From the data below, return all lines holding the string "service".

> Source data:
::::::

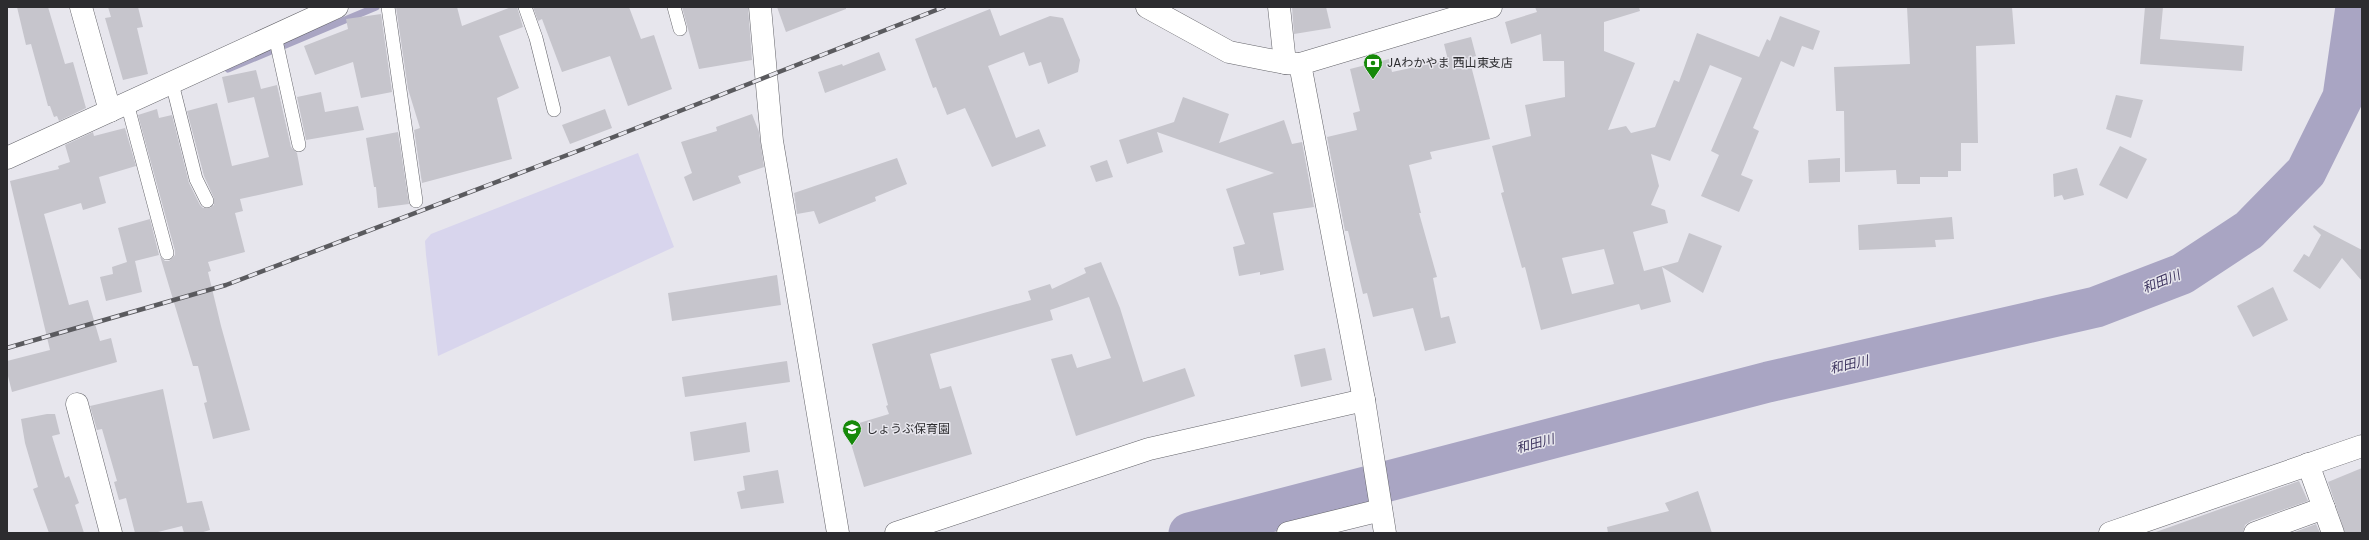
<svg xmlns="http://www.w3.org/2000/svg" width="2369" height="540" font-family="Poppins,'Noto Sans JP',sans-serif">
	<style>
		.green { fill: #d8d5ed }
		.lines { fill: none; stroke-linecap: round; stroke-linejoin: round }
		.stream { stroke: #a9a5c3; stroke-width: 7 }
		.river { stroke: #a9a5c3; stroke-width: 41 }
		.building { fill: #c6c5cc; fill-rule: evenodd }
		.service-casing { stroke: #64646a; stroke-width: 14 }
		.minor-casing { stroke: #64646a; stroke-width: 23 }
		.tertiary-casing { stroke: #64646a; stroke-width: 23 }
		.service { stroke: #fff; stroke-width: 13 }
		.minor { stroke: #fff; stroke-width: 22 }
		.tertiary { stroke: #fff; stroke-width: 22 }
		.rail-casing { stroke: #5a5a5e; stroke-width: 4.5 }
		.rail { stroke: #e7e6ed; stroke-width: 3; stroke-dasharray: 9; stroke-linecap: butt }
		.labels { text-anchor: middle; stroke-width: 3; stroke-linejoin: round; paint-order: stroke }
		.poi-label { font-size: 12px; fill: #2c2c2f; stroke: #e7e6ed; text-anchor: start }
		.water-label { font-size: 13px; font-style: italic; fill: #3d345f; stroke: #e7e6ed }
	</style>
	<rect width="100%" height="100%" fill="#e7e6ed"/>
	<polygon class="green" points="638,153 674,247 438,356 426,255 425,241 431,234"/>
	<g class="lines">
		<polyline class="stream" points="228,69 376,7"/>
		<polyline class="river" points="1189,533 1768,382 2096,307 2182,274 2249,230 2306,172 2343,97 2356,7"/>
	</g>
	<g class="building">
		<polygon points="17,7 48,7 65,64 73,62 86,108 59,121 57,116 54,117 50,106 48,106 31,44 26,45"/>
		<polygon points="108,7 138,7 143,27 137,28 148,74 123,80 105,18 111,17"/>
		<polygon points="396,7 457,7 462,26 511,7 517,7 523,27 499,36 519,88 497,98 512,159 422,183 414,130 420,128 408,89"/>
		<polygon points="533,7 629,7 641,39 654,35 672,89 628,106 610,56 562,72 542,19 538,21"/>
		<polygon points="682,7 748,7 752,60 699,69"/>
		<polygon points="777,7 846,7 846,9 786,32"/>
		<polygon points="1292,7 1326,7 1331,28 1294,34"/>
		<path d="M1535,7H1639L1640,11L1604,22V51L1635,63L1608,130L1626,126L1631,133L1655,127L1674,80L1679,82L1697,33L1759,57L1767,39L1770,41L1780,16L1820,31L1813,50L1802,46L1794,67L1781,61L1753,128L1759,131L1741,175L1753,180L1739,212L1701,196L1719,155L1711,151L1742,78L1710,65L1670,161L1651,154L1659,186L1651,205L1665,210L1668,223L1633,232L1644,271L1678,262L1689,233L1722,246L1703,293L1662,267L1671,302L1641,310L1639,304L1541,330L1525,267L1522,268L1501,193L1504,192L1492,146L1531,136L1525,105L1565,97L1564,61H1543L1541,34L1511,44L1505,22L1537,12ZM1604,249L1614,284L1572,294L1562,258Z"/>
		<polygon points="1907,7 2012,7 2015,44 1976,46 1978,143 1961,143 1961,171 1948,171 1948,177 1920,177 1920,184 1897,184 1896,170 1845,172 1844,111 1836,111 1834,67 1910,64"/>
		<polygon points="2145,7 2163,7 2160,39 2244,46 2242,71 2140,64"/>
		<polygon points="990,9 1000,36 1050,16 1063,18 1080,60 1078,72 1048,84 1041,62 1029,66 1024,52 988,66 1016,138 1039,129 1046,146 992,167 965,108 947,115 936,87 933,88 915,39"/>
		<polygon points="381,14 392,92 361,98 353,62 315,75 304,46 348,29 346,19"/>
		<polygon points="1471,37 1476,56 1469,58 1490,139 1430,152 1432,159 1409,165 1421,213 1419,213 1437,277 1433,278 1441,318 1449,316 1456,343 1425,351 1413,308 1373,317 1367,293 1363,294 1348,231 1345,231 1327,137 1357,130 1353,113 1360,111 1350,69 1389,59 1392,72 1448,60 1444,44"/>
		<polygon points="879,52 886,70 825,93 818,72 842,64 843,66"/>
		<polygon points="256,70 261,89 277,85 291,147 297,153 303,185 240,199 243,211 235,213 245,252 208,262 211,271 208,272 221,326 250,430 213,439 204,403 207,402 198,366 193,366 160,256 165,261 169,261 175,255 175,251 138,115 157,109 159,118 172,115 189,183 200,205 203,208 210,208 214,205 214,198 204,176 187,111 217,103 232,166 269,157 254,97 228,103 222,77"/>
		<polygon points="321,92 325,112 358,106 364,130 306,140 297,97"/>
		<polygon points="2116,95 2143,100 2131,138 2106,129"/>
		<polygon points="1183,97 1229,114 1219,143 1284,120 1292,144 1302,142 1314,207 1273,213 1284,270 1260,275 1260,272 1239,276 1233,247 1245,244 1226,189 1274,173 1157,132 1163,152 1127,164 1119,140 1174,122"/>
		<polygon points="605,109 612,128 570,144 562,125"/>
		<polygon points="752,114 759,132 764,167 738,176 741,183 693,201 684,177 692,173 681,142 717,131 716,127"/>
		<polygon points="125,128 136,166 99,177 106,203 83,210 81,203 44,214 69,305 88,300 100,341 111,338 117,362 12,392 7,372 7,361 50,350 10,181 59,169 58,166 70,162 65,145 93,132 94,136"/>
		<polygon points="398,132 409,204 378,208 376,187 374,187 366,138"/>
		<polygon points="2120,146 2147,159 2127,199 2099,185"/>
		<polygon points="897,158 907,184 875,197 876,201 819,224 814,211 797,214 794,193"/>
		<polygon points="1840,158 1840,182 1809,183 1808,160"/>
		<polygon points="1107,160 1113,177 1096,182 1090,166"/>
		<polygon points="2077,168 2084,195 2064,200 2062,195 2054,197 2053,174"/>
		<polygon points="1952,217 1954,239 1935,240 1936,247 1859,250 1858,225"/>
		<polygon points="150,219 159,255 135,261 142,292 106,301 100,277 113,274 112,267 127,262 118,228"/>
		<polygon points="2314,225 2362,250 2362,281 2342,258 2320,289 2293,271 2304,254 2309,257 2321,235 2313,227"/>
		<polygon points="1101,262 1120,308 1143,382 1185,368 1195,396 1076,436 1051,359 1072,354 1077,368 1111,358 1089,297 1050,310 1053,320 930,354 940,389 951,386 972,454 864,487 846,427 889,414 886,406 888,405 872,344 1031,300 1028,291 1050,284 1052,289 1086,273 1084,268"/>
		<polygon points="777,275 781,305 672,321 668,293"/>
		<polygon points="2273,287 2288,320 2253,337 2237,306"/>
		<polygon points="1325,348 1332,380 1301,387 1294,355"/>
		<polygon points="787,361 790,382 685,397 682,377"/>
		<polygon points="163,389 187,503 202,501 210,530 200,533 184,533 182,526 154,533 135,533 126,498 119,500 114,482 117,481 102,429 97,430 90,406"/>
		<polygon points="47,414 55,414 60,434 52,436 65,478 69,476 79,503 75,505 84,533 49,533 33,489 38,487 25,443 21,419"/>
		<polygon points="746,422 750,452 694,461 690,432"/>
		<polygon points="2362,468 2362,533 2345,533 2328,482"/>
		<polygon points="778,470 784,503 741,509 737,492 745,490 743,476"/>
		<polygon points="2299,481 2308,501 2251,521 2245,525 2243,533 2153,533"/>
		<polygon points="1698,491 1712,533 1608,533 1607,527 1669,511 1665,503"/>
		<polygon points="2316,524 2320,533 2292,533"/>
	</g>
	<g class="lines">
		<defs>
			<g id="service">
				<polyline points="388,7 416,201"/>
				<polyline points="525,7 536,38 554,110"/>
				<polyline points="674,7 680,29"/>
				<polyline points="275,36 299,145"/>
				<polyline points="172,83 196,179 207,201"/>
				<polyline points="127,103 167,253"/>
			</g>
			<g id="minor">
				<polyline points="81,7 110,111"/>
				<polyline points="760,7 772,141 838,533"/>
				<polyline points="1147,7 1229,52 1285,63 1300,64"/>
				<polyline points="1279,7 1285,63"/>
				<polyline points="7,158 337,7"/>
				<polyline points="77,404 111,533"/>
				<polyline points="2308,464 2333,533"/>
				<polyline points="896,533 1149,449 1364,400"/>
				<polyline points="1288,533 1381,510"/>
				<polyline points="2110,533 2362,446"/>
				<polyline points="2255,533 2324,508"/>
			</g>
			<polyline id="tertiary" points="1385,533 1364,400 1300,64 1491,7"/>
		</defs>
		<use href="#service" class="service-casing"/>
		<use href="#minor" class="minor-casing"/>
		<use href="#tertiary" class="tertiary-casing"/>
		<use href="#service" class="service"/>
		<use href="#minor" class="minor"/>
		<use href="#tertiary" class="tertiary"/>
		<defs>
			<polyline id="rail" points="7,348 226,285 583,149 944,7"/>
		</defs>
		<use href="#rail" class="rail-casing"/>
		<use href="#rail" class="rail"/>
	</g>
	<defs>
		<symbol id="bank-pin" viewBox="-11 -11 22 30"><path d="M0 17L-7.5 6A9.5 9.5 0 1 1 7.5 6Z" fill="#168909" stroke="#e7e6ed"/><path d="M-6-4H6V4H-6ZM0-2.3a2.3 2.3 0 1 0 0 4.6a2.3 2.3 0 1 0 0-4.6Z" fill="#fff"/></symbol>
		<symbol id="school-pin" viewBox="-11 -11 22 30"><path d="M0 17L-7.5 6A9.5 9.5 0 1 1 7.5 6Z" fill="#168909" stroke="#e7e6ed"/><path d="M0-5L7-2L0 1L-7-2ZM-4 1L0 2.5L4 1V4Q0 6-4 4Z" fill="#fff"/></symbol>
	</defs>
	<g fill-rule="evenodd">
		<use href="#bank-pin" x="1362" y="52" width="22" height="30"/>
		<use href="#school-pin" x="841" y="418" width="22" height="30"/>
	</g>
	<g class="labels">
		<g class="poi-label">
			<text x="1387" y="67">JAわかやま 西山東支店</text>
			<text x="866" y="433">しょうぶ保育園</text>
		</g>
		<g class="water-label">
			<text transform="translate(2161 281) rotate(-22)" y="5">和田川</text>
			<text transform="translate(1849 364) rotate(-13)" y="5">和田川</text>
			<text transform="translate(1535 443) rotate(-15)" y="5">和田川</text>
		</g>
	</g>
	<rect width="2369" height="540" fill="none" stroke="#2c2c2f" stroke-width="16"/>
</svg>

::::::

> EXERCISE RESULT:
		.service-casing { stroke: #64646a; stroke-width: 14 }
		.service { stroke: #fff; stroke-width: 13 }
			<g id="service">
		<use href="#service" class="service-casing"/>
		<use href="#service" class="service"/>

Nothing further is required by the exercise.